Глава двадцать третья
Сталин усмехнулся, подчеркнул красным карандашом: «Как Вы знаете, правительства Австралии и Новой Зеландии склонны считать крайне необходимым, чтобы Объединенные Нации предприняли немедленное и генеральное наступление против Японии. Я хочу, чтобы генерал Хэрли после своего визита в Советский Союз смог бы сказать этим двум Правительствам, что наилучшая стратегия состоит в том, чтобы прежде всего объединиться для обеспечения возможности поражения Гитлера».
Подумал: Рузвельт большой хитрец. Или у него такое чувство юмора. Численность вооружённых сил США и Великобритании, если взять их вместе, в полтора раза превышает численность РККА. Но 70 процентов гитлеровских войск воюет с нашей армией. Союзники обещали открыть второй фронт в 1942 году. Открыли? Нет, не открыли. Черчилль, приехав в Москву в августе, уверял, что уж в 1943 году высадятся в Европе обязательно. Посмотрим… А пока мы видим, что они увиливают от войны. Используют минимум своих сил. Тратят время на то, чтобы подбить правительства Австралии и Новой Зеландии объединиться, но не для высадки совместных войск в Европе, а для обеспечения абстрактной «возможности поражения Гитлера».
Сталин отпил из стакана чай, разгладил усы. Что такое государство? Не все это понимают, товарищи. Подумал: никто не понимает. А государство, всего-навсего, это тот представитель народа или маленькая группа, которая определяет отношения страны с другими странами. Дипломатические, торговые, культурные, мирные или военные — ради сохранения своей страны, своего народа. Государство при помощи подчинённой бюрократии сорганизует народ для созидательного труда именно в целях этих взаимоотношений. Не справился — страну подавят экономически или разгромят в бою. А не уследишь, так и собственная бюрократия продастся иностранцам за ящик пряников.

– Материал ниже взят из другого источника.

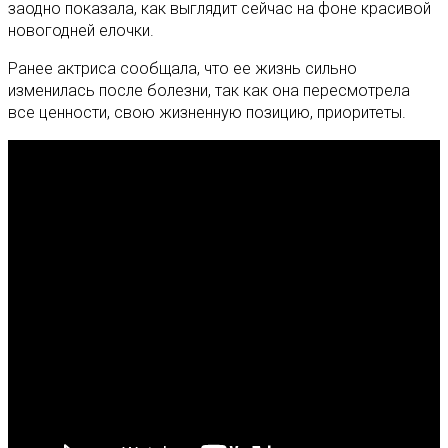
заодно показала, как выглядит сейчас на фоне красивой
новогодней елочки.
Ранее актриса сообщала, что ее жизнь сильно
изменилась после болезни, так как она пересмотрела
все ценности, свою жизненную позицию, приоритеты.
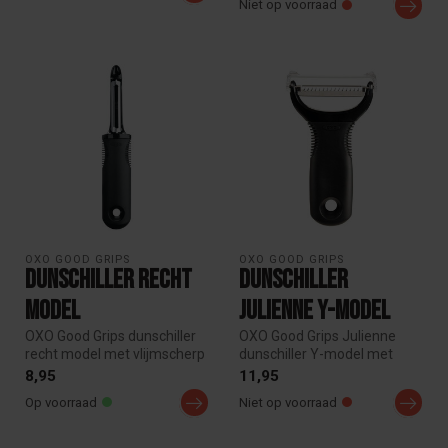
Niet op voorraad
OXO GOOD GRIPS
OXO GOOD GRIPS
Dunschiller Recht
Dunschiller
Model
Julienne Y-model
OXO Good Grips dunschiller
OXO Good Grips Julienne
recht model met vlijmscherp
dunschiller Y-model met
RVS mes en comfortabele
vlijmscherp RVS mes. Maak
8,95
11,95
a...
eenvou...
Op voorraad
Niet op voorraad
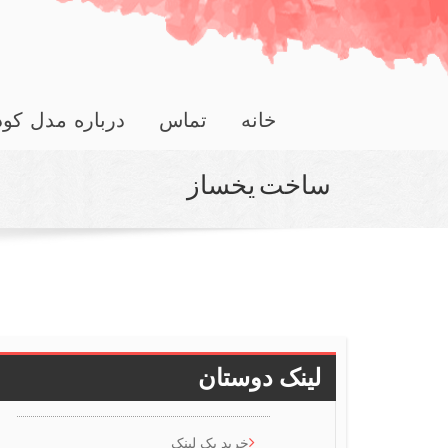
خانه
تماس
درباره مدل کو
ساخت یخساز
لینک دوستان
خرید بک لینک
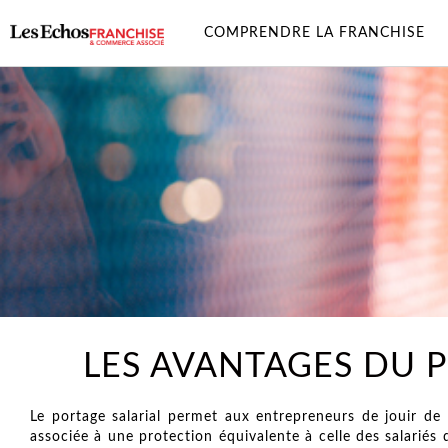
COMPRENDRE LA FRANCHISE
LES AVANTAGES DU P
Le portage salarial permet aux entrepreneurs de jouir de
associée à une protection équivalente à celle des salariés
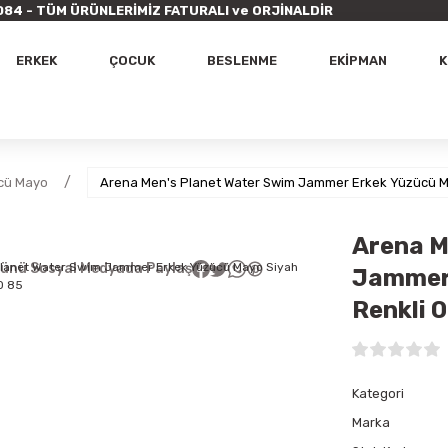
9 7084 - TÜM ÜRÜNLERİMİZ FATURALI ve ORJİNALDİR
ERKEK
ÇOCUK
BESLENME
EKİPMAN
K
cü Mayo
Arena Men's Planet Water Swim Jammer Erkek Yüzücü M
Arena M
ünü Sosyal Medyada Paylaş
Jammer 
Renkli 
Kategori
Marka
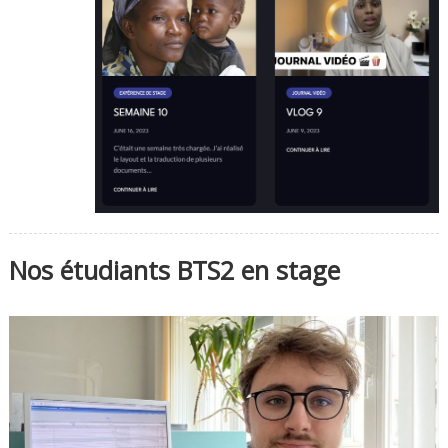
Nos étudiants BTS2 en stage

Прав был Людовик номер четырнадцатый, прав: «Государство — это я».
С этой точки зрения поведение Рузвельта и Черчилля понятно. Они думают об интересе своих стран. Но, вступив в союз с кем-либо, надо выполнять союзнические обязательства! Им не хочется. Их страны воевали с Советской Россией. Они натравляли Гитлера на СССР. А Гитлер сообразил, что справиться с нами может, лишь подмяв под себя экономику нескольких стран. Так Европа получила войну. Теперь американцы и британцы пошли на союз с нами, но союз этот — вынужденный! Потому они и виляют.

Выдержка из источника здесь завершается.